Примените прочитанное>
A. Перепишите из фрагмента о Франциске Ассизском всё, начиная со слов «Западное христианское сознание» и вплоть до слов «вслед за Христом.».
B. Объясните, опираясь на фрагмент о Франциске Ассизском, почему Франциску не требовалась богословская система. Ответ должен занять от одного до трех предложений.

Фрагмент документа>
• • •

Западное христианское сознание – оно очень любопытно. Это или живое подражание Господу, вот какой Христос – таким и я должен быть, как, например, с Франциском Ассизским, или, зачастую - заформализованное схоластическое Богословие. Франциск не был богословом, он не вычерчивал никаких программ, он не строил никаких систем оправдания. Его просто прошибло, и он пошел за Христом. Но тут – вы догадываетесь – в контексте таких отношений вообще никакой богословской системы просто не надо. Франциск – он ведь был человек не то что безграмотный, но совершенно не искушенный богословски. Он был из богатой семьи, но как-то однажды развернулся – и его шандарахнуло. Он услышал, увидел, его пробило, и он пошел. Никаких описаний своего опыта Франциск не оставил. Свидетельство – это его жизнь, прожитая со Христом. Жизнь, прожитая вслед за Христом.

• • •

Предоставленные материалы>
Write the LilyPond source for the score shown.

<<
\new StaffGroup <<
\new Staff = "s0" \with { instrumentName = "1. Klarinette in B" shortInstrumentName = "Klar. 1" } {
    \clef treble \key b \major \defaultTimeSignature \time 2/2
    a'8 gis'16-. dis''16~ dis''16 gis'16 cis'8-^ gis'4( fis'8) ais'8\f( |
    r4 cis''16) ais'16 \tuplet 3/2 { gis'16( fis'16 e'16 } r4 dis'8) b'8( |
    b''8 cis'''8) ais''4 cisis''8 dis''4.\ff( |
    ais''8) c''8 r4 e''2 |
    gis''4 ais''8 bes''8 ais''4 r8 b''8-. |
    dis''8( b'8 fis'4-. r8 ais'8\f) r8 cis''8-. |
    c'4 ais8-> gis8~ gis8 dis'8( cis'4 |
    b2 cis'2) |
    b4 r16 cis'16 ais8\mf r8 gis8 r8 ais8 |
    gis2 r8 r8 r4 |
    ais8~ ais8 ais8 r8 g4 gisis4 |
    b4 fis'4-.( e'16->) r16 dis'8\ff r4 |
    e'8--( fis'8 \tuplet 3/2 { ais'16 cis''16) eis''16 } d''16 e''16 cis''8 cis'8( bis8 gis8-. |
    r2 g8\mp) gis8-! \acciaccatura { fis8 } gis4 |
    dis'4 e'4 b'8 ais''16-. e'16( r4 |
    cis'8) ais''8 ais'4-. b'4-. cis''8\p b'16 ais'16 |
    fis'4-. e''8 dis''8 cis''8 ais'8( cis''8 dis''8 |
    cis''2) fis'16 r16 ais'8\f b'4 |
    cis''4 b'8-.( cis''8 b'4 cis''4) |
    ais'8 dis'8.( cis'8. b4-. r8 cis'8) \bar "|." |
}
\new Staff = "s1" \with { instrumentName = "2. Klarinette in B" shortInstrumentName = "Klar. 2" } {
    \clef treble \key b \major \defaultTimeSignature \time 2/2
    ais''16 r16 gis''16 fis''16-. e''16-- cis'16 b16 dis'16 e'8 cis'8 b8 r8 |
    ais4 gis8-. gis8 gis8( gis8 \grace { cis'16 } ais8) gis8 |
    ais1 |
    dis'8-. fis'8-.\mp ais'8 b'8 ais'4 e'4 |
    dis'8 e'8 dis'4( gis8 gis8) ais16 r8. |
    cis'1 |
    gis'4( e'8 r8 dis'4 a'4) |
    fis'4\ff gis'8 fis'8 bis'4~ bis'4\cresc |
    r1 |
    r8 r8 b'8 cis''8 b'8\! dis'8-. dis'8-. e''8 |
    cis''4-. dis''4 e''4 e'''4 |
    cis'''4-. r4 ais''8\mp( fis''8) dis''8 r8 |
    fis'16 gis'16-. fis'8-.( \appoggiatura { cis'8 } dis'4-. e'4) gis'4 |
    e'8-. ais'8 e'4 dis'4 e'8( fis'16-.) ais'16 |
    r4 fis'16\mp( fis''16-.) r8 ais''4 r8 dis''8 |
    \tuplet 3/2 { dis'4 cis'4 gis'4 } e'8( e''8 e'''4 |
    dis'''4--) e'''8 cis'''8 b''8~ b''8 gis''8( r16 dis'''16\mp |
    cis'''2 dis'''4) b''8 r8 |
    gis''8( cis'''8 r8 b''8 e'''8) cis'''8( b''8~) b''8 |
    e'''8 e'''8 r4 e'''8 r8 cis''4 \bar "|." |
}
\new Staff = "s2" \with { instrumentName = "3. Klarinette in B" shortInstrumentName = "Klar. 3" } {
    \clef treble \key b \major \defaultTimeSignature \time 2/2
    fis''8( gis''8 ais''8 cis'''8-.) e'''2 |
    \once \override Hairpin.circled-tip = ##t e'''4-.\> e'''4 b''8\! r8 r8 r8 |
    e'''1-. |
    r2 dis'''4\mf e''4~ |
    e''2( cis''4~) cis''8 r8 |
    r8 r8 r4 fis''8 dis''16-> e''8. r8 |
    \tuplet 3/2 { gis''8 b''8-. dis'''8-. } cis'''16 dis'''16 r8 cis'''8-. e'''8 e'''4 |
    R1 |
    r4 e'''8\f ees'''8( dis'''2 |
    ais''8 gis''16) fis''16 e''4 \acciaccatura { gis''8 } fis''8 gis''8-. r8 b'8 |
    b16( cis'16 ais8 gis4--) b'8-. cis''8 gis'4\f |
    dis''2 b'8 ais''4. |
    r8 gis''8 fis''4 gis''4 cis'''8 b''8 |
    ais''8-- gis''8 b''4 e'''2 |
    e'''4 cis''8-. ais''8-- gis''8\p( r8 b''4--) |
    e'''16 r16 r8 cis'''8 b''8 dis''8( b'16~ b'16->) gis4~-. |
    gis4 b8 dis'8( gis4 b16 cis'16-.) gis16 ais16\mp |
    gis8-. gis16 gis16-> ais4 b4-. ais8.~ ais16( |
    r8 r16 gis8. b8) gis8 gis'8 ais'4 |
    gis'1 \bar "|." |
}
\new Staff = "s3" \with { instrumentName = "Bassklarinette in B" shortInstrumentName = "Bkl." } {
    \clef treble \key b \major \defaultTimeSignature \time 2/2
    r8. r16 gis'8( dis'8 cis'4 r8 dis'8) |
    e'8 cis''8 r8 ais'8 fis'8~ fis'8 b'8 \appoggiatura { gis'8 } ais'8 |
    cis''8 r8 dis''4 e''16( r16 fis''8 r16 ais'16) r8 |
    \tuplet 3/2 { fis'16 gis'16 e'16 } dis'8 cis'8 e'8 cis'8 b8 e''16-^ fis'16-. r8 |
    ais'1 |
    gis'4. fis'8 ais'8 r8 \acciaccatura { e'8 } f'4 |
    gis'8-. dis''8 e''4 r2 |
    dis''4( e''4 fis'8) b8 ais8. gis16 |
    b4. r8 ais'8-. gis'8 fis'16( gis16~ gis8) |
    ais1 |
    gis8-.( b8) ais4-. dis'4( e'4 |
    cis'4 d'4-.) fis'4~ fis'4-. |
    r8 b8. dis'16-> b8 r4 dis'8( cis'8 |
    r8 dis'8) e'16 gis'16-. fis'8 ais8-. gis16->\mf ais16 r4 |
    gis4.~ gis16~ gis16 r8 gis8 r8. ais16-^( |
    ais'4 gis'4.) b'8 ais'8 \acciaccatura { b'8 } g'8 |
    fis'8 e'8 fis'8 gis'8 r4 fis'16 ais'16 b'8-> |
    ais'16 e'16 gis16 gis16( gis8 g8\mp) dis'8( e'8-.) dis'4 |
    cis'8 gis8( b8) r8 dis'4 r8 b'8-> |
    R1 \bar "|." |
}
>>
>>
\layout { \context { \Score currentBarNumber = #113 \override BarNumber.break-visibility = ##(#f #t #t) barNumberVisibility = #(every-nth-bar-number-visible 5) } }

• • •

Ответы по заданиям>
A.
Западное христианское сознание – оно очень любопытно. Это или живое подражание Господу, вот какой Христос – таким и я должен быть, как, например, с Франциском Ассизским, или, зачастую - заформализованное схоластическое Богословие. Франциск не был богословом, он не вычерчивал никаких программ, он не строил никаких систем оправдания. Его просто прошибло, и он пошел за Христом. Но тут – вы догадываетесь – в контексте таких отношений вообще никакой богословской системы просто не надо. Франциск – он ведь был человек не то что безграмотный, но совершенно не искушенный богословски. Он был из богатой семьи, но как-то однажды развернулся – и его шандарахнуло. Он услышал, увидел, его пробило, и он пошел. Никаких описаний своего опыта Франциск не оставил. Свидетельство – это его жизнь, прожитая со Христом. Жизнь, прожитая вслед за Христом.

B. Франциска «просто прошибло», и он пошел за Христом: он живо подражал Господу и не вычерчивал программ и не строил систем оправдания. В контексте таких отношений никакой богословской системы просто не надо.